Thursday, October 9, 2008


I wanna puke. Mark Haines is sitting on CNBC laughing. He is saying how he told everyone that Paulson's plan wouldn't work. They are using slogans like "you can't afford to change the channel."

Today was terrible for the equities, but I think what got lost in the mix is that we did see a little---very little improvement in the credit markets. The credit markets have to get fixed first and it will be a slow process, but when traders begin to see progress in the credit markets, we will be getting to the bottom of equities. Japans Nikkei 225 is down almost 11% utterly staggering. Futures are down right now and I don't even worry about that because it is a long night.

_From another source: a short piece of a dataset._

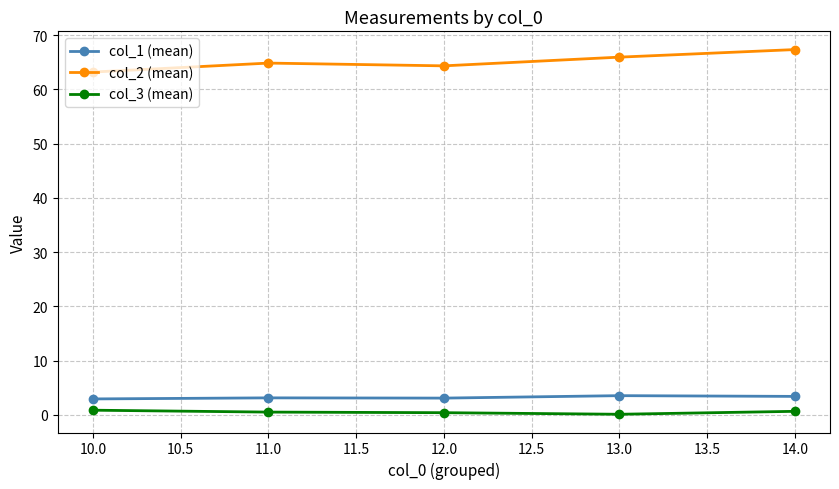

How many values in the col_2 (mean) series exceed 64?

4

On the bright side, inflation worries have more than moderated---they have been SMASHED. We are seeing gas prices in our area go down every day. That will be a nice boost for the consumer. Do I think this is the end of the American way of life? NO. Many are asking why the Feds Rate cut didn't help yesterday. For one thing LIBOR is contracting what the Fed is loosening. We will get that fixed. If our Fed and Treasury step up to guarantee interbank lending, we can get mitigate the damage that LIBOR is doing---at least that is my opinion.

WE NEED TO ELIMINATE THE MARK TO MARKET RULES. I don't understand why we haven't---unless the government believes as I do that the market-to-market elimination is going to be powerful and they are trying to hold that as the silver bullet. Our credit crisis has turned into a crisis of confidence and we could really help by eliminating mark-to-market.

I'll be watching Japan and China and will probably have an update. Make comments!!!